There is nothing inappropriate about it, unless you think there is some kind of attraction between you and one of the men. In that case it would be inappropriate.
do it. it works better for you. invite the lady to join, tell her that earlier is easier for you
I would check with the lady you're working out with in the afternoon just to see if she's ok working out alone, or if she would rather work out in the morning with you and the guys. Beyond that, I don't see an issue. It sounds like some friends/co-workers wondered if you wanted another option.
I would be okay to do it. I would feel better in another woman went along with me. I would also make sure it was a "meet at the gym" kind of thing.
I'd go, it's not like you'd be hanging out in the dressing room shooting the breeze...lol.

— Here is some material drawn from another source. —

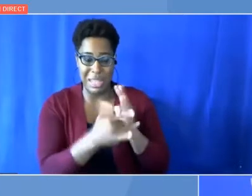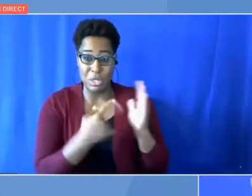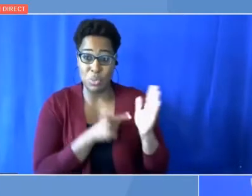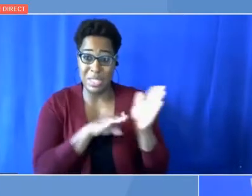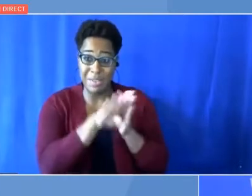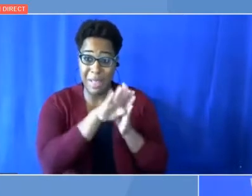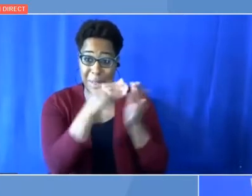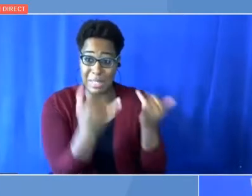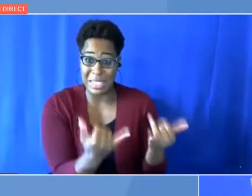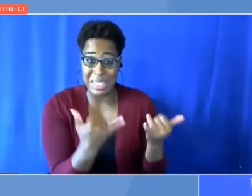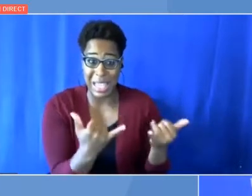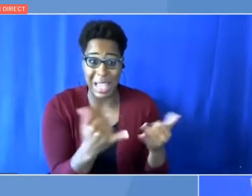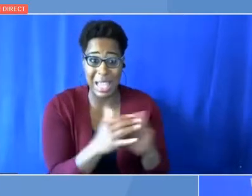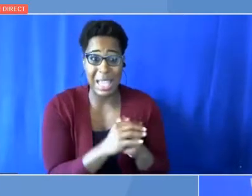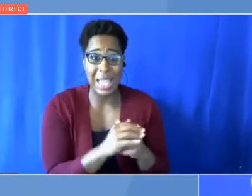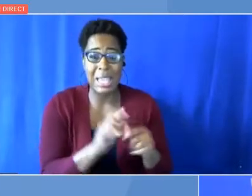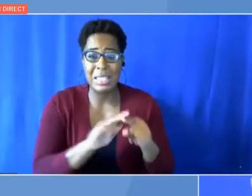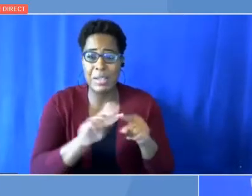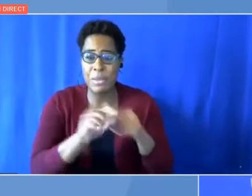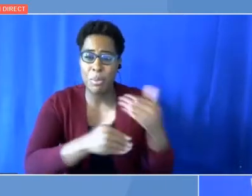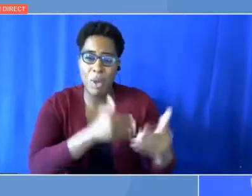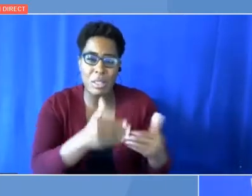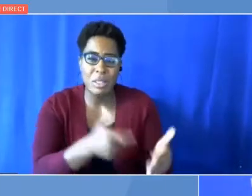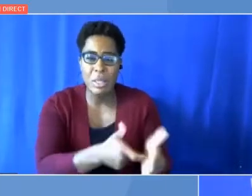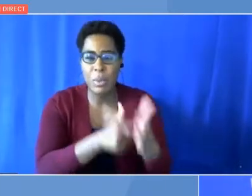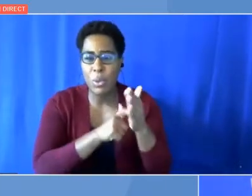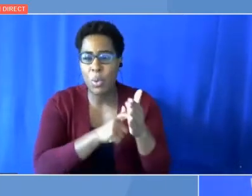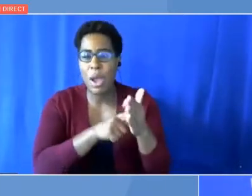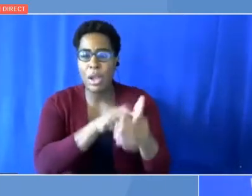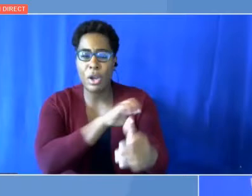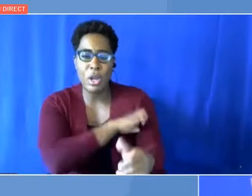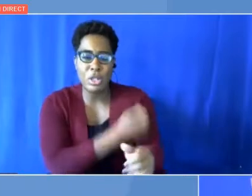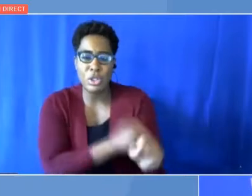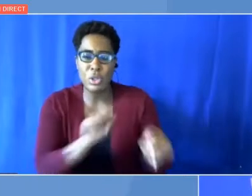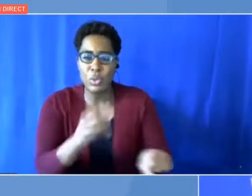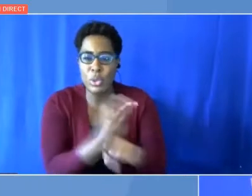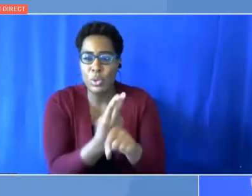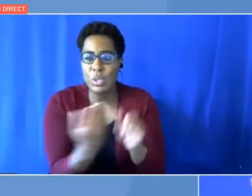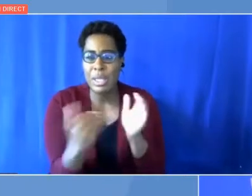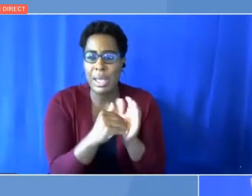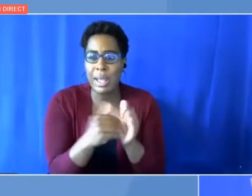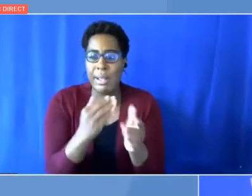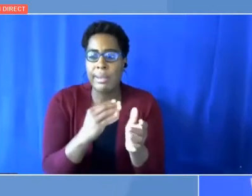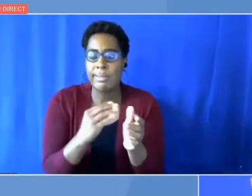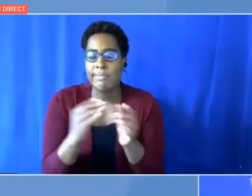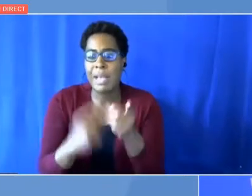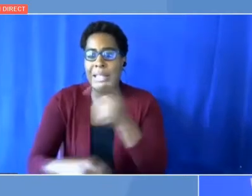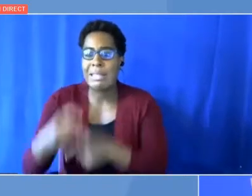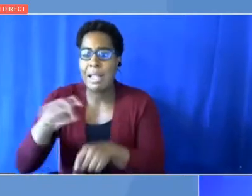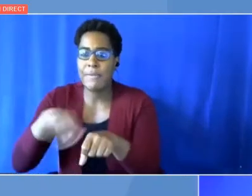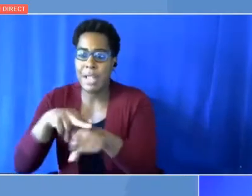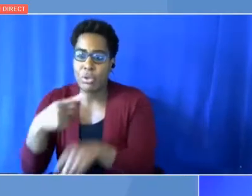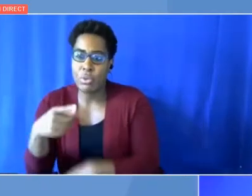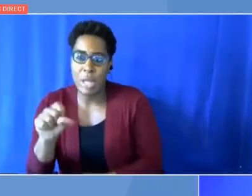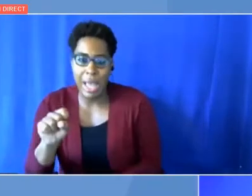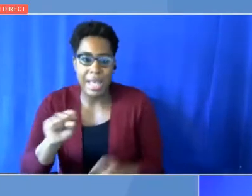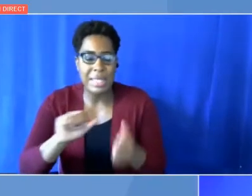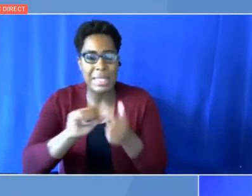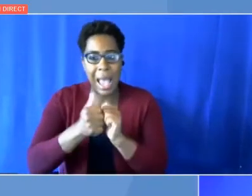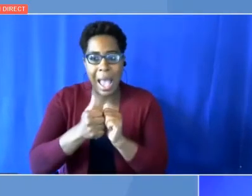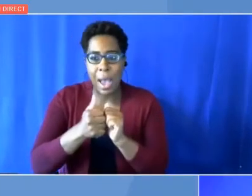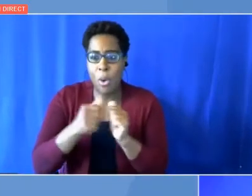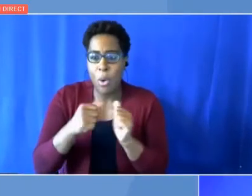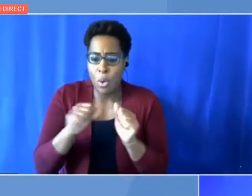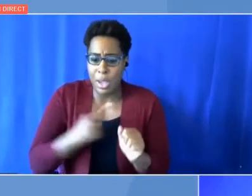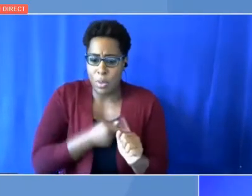industrial processes that require renewable energy instead of natural gas, for example, how can we ensure that those parts of the world also get these technologies? To your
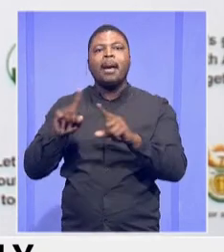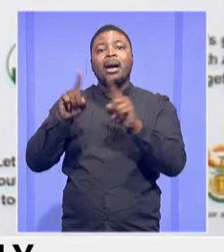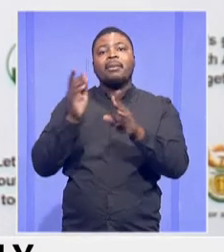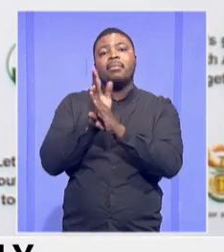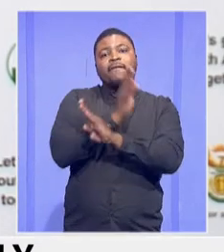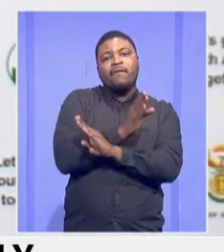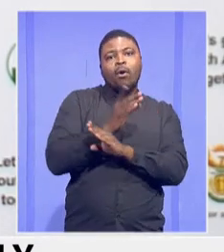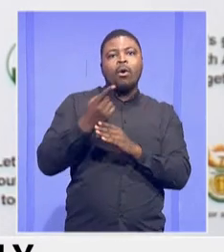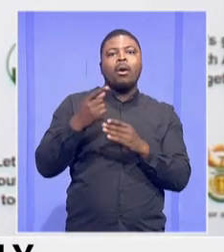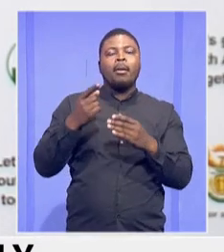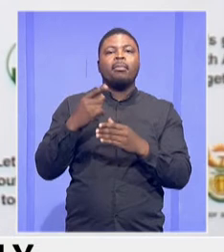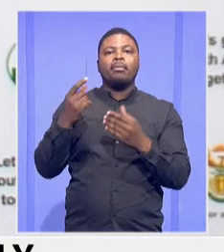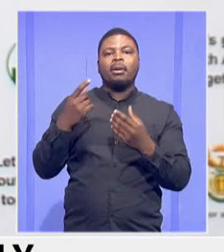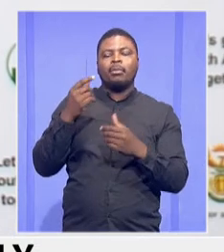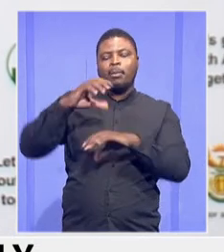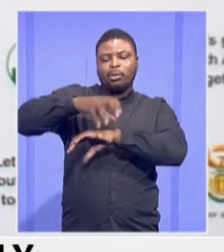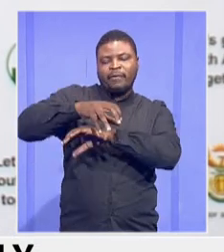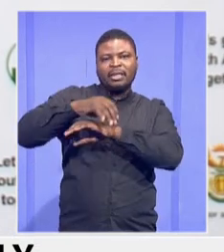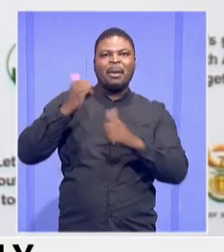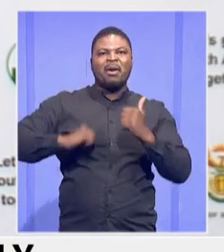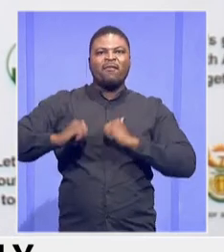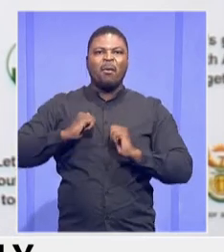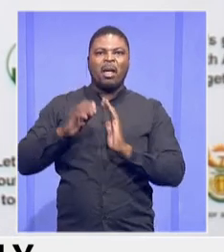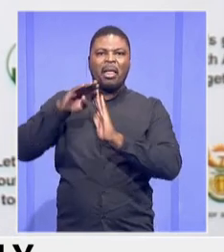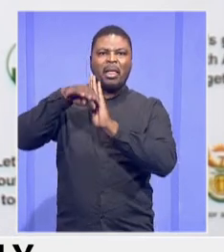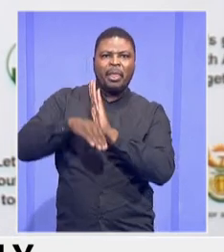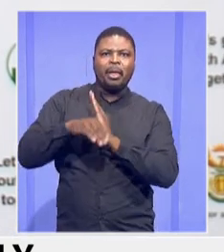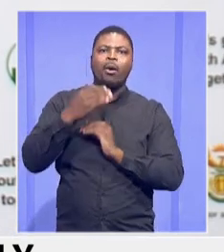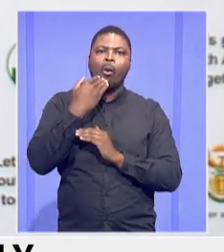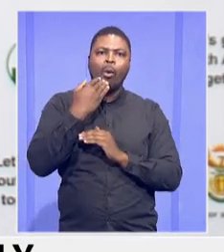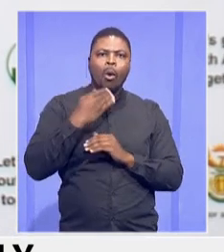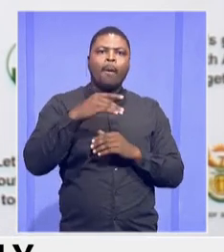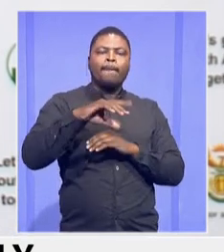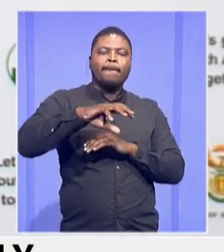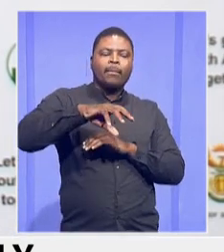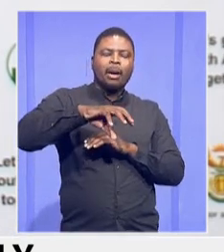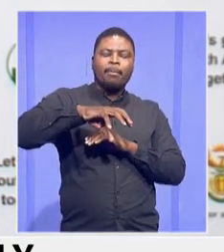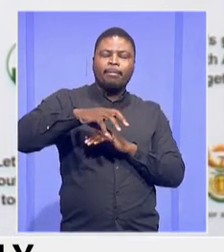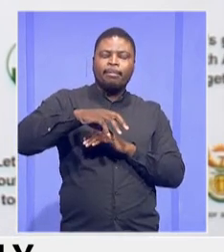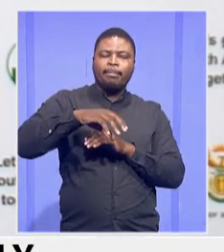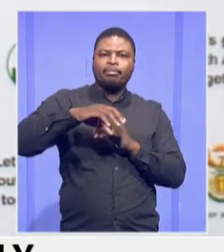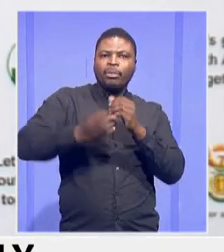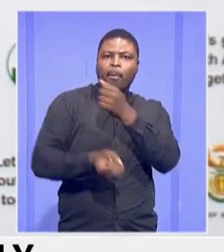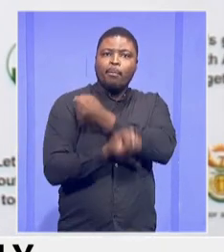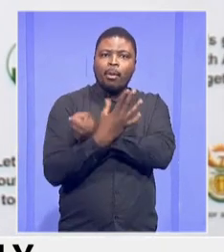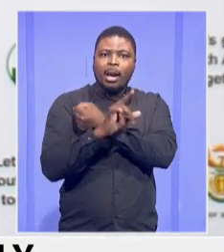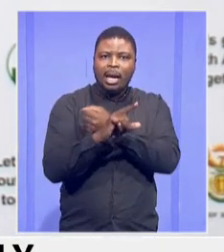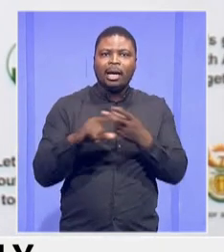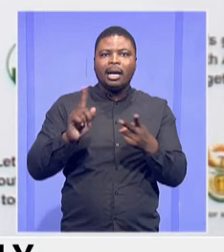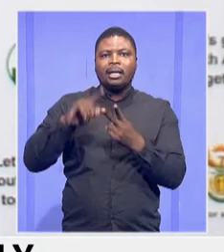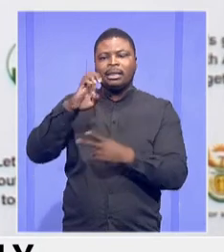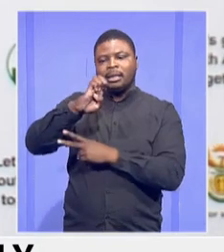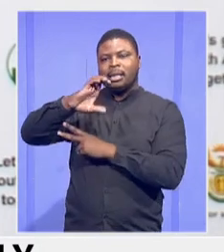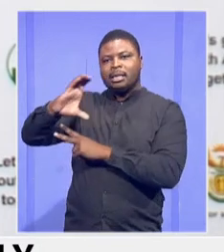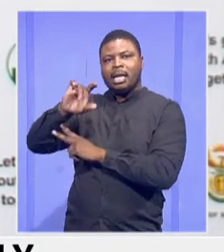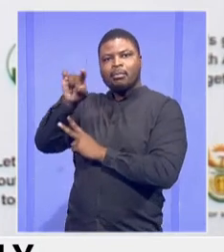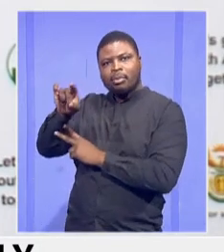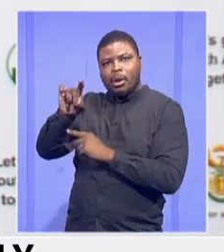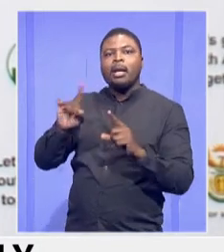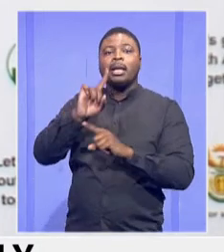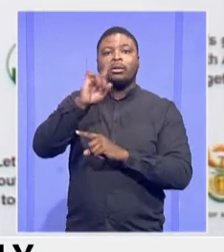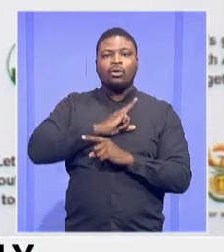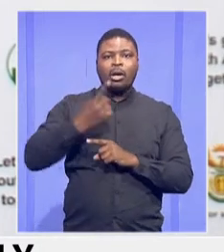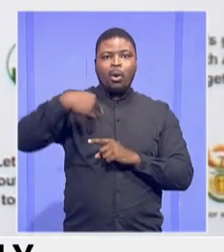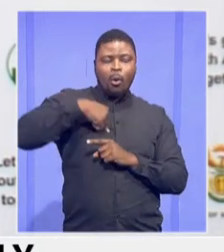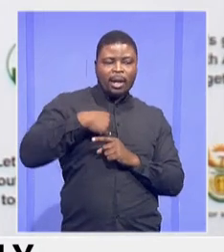followed by Eastern Cape. And that's why we had to take 100 million from each of those and then move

Sounds great. I don't see a problem.
if something in your gut is telling you that it feels slightly inapperoperiate with the way he asked weather it was his body manner or just your gut. then no dont feel the need to work out with them. i actually feel safer working out with men. i think there is nothing inapperoperiate with men and women working out. if you feel uneasy then perhaps there was something in his approach or question that made your sixth since alert. listen to it. just any co ed working out it should be ok...normaly
It's only inappropriate if it's inappropriate. If you suspect they "like you", then no, don't do it. You don't need regular intimate schedules with people who may try to "get to know you a little too well". And if your'e uncomfortable working out with men, don't do it. I have some male friends who I feel absolutely comfortable seeing at the gym, so it could be fine to do this. Go with your gut.